[Material supplied Boundary: Start]

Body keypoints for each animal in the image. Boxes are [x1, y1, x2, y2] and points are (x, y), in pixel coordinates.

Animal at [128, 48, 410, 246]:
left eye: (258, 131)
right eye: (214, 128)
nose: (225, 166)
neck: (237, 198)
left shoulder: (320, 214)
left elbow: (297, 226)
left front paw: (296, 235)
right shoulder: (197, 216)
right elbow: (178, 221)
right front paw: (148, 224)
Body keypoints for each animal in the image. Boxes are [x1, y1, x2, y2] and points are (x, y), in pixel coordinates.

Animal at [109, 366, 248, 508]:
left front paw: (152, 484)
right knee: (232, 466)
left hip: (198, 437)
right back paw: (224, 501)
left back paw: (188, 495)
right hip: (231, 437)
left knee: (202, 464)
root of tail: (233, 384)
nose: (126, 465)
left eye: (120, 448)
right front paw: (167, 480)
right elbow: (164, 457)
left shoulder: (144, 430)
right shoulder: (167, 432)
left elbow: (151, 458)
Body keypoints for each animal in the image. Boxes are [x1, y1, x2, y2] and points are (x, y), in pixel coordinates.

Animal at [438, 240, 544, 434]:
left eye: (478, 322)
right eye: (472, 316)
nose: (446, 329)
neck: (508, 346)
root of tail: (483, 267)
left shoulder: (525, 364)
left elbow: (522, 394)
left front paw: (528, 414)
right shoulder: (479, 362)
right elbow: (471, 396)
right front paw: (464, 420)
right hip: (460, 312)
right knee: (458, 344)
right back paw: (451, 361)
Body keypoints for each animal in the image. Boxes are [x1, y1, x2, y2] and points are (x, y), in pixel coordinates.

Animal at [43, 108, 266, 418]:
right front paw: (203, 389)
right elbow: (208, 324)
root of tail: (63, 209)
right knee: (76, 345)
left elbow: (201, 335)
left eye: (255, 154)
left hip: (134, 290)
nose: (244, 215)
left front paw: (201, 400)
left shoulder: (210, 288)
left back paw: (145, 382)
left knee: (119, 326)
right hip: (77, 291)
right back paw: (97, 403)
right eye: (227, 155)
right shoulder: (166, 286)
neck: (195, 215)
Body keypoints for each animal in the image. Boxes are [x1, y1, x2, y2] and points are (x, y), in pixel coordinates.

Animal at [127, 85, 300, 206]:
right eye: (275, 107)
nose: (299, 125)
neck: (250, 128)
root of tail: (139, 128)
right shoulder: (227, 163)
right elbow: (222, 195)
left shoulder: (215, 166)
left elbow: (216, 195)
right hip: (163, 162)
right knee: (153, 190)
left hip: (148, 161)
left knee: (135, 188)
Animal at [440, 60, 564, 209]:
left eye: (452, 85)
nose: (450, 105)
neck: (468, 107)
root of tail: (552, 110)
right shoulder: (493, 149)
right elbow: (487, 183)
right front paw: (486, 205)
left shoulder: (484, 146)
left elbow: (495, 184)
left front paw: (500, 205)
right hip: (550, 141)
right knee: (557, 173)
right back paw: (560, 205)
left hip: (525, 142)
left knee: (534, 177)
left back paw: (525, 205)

[Material supplied Boundary: End]
[Material supplied Boundary: Start]

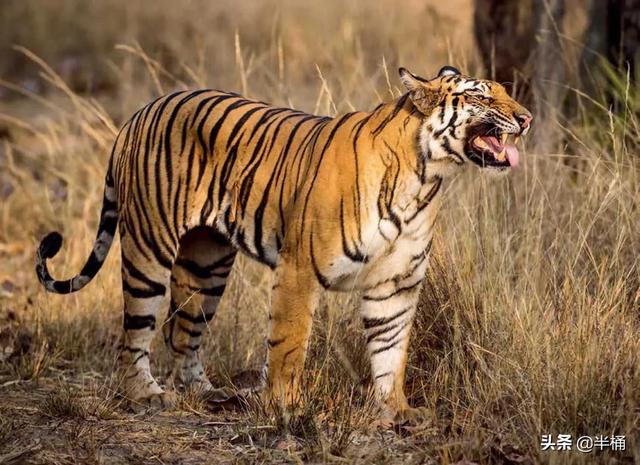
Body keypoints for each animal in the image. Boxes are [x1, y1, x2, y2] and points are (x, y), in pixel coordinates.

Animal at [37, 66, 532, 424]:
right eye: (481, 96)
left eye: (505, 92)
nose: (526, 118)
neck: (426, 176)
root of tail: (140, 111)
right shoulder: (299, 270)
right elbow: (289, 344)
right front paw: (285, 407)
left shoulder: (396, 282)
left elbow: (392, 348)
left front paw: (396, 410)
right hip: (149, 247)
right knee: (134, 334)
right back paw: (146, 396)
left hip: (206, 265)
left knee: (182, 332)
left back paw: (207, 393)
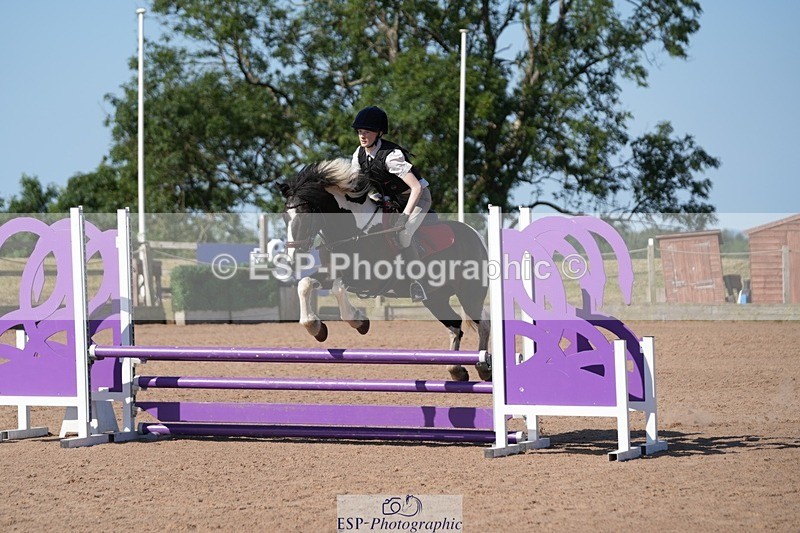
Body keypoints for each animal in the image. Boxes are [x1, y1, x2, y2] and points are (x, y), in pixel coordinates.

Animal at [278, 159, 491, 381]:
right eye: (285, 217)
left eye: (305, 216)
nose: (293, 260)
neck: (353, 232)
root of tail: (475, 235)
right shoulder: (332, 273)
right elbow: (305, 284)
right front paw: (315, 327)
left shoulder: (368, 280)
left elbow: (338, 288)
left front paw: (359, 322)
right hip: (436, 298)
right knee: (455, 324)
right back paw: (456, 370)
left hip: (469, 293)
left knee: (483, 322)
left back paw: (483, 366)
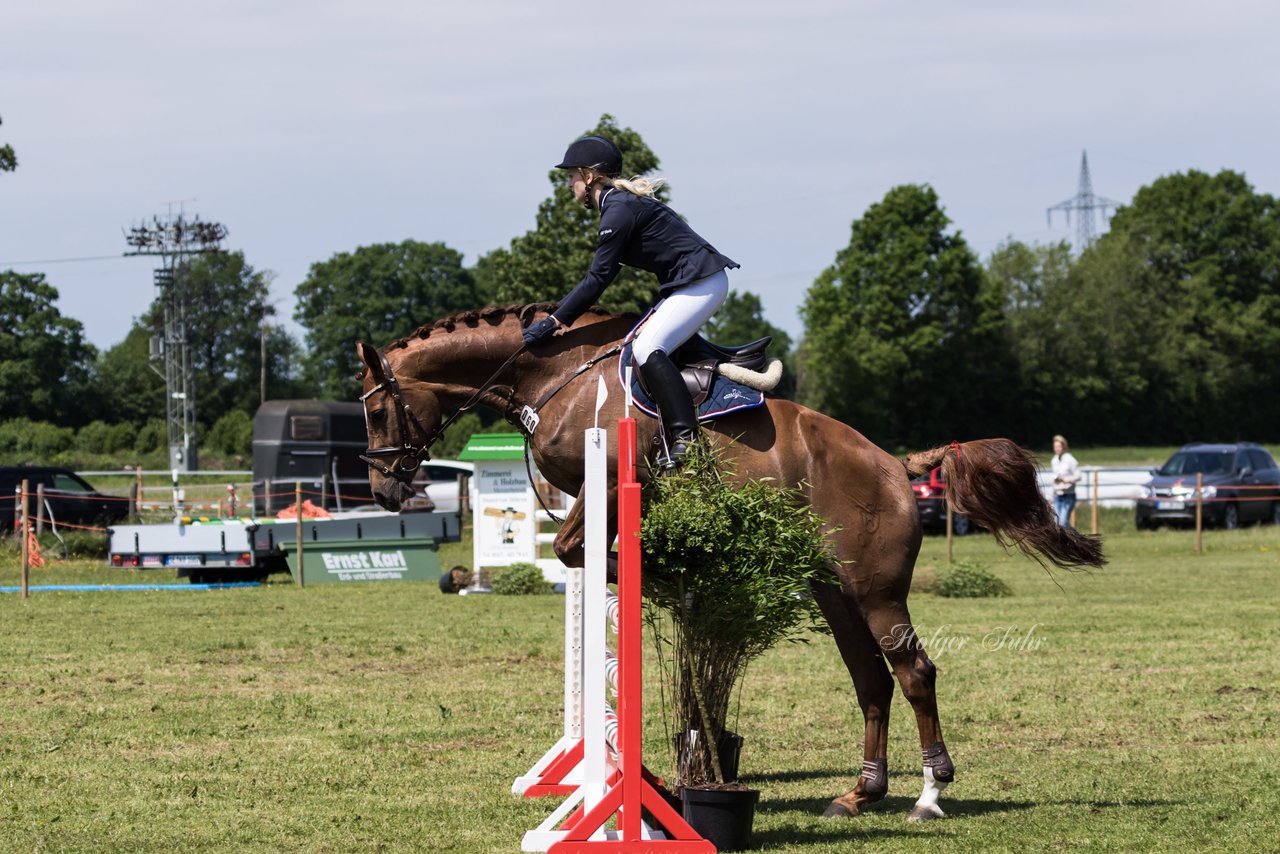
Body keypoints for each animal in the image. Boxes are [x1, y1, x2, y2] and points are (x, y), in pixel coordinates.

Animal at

[Material supplied Boundary: End]

__Problem__:
The expected output is exactly the lines of the listing above between the line holding "right knee: (153, 190)" and the line holding "left back paw: (525, 205)", inclusive.

__Solution to this exercise__:
right knee: (153, 190)
left hip: (148, 161)
left knee: (135, 188)
Animal at [440, 60, 564, 209]:
left eye: (452, 85)
nose: (450, 105)
neck: (468, 107)
root of tail: (552, 110)
right shoulder: (493, 149)
right elbow: (487, 183)
right front paw: (486, 205)
left shoulder: (484, 146)
left elbow: (495, 184)
left front paw: (500, 205)
right hip: (550, 141)
right knee: (557, 173)
right back paw: (560, 205)
left hip: (525, 142)
left knee: (534, 177)
left back paw: (525, 205)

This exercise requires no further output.